RECORDS SHOWN:
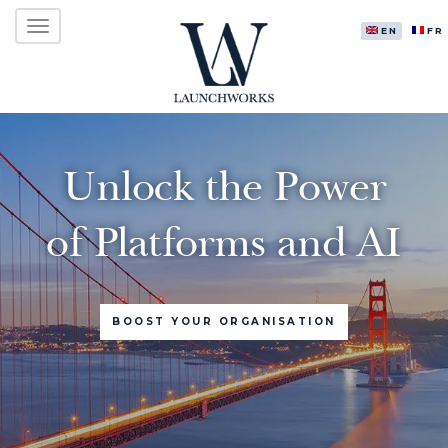
Primary
Skip
LAUNCHWORKS VENTURES LTD.
to
ENGLISH
FR
Menu
content
Unlock the Power
of Platforms and AI
BOOST YOUR ORGANISATION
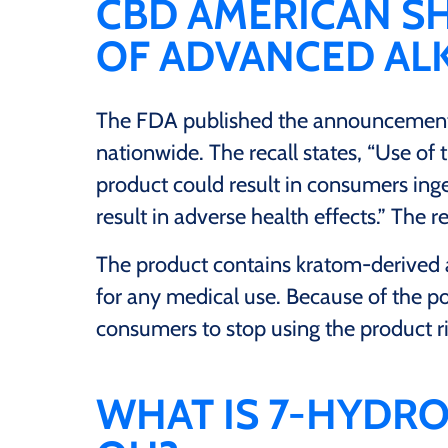
CBD AMERICAN S
OF ADVANCED ALK
The FDA published the announcement
nationwide. The recall states, “Use of
product could result in consumers ing
result in adverse health effects.” The
The product contains kratom-derived 
for any medical use. Because of the po
consumers to stop using the product r
WHAT IS 7-HYDRO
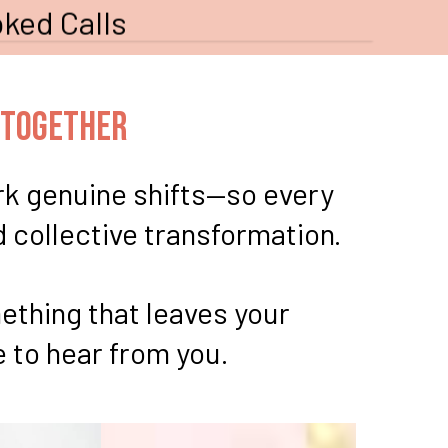
ked Calls
 Together
ark genuine shifts—so every
d collective transformation.
ething that leaves your
 to hear from you.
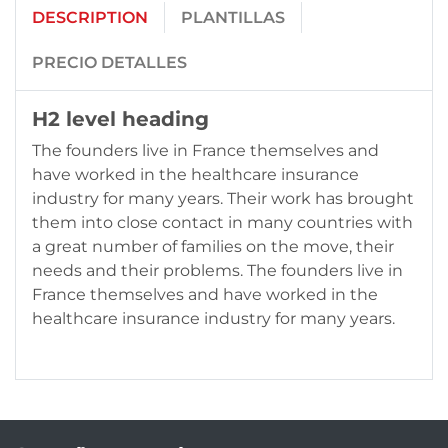
DESCRIPTION
PLANTILLAS
PRECIO DETALLES
H2 level heading
The founders live in France themselves and
have worked in the healthcare insurance
industry for many years. Their work has brought
them into close contact in many countries with
a great number of families on the move, their
needs and their problems. The founders live in
France themselves and have worked in the
healthcare insurance industry for many years.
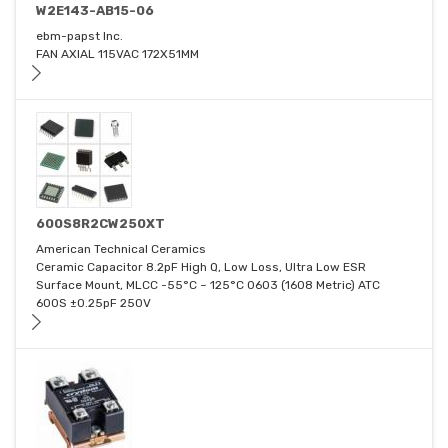
W2E143-AB15-06
ebm-papst Inc.
FAN AXIAL 115VAC 172X51MM
600S8R2CW250XT
American Technical Ceramics
Ceramic Capacitor 8.2pF High Q, Low Loss, Ultra Low ESR
Surface Mount, MLCC -55°C ~ 125°C 0603 (1608 Metric) ATC
600S ±0.25pF 250V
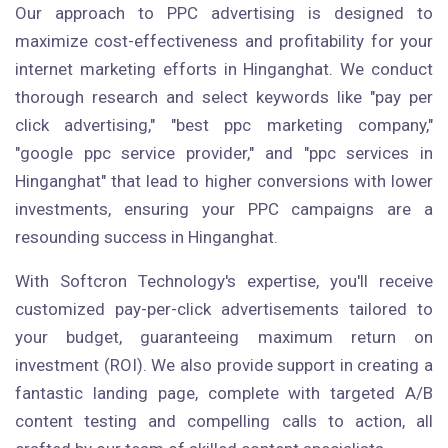
Our approach to PPC advertising is designed to
maximize cost-effectiveness and profitability for your
internet marketing efforts in Hinganghat. We conduct
thorough research and select keywords like "pay per
click advertising," "best ppc marketing company,"
"google ppc service provider," and "ppc services in
Hinganghat" that lead to higher conversions with lower
investments, ensuring your PPC campaigns are a
resounding success in Hinganghat.
With Softcron Technology's expertise, you'll receive
customized pay-per-click advertisements tailored to
your budget, guaranteeing maximum return on
investment (ROI). We also provide support in creating a
fantastic landing page, complete with targeted A/B
content testing and compelling calls to action, all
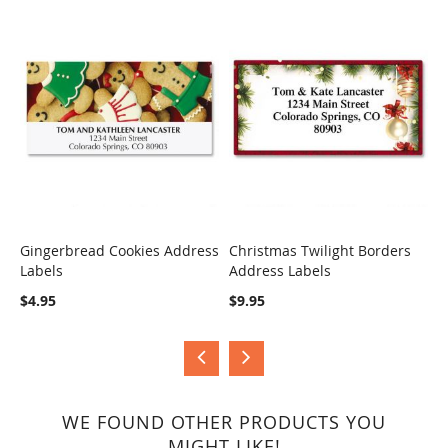
Gingerbread Cookies Address
Christmas Twilight Borders
H
Labels
Address Labels
B
COMPARE
COMPARE
$4.95
$9.95
$
WE FOUND OTHER PRODUCTS YOU
MIGHT LIKE!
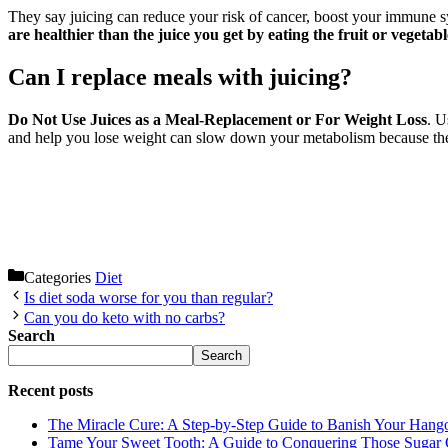
They say juicing can reduce your risk of cancer, boost your immune 
are healthier than the juice you get by eating the fruit or vegetable
Can I replace meals with juicing?
Do Not Use Juices as a Meal-Replacement or For Weight Loss
. U
and help you lose weight can slow down your metabolism because they
Categories
Diet
Is diet soda worse for you than regular?
Can you do keto with no carbs?
Search
Search
Recent posts
The Miracle Cure: A Step-by-Step Guide to Banish Your Hang
Tame Your Sweet Tooth: A Guide to Conquering Those Sugar 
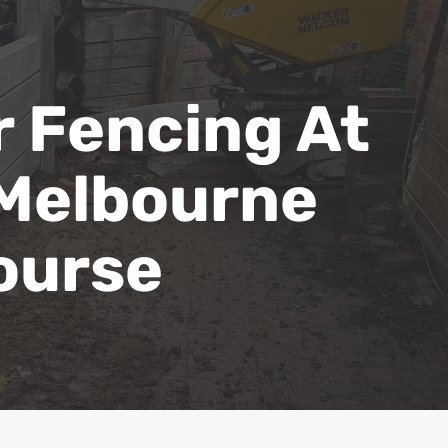
 Fencing At
 Melbourne
ourse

WORK INSTRUCTION: Your answer must be a single number: the count of lines in these records that contain "Loss".

EXPECTED ANSWER: 2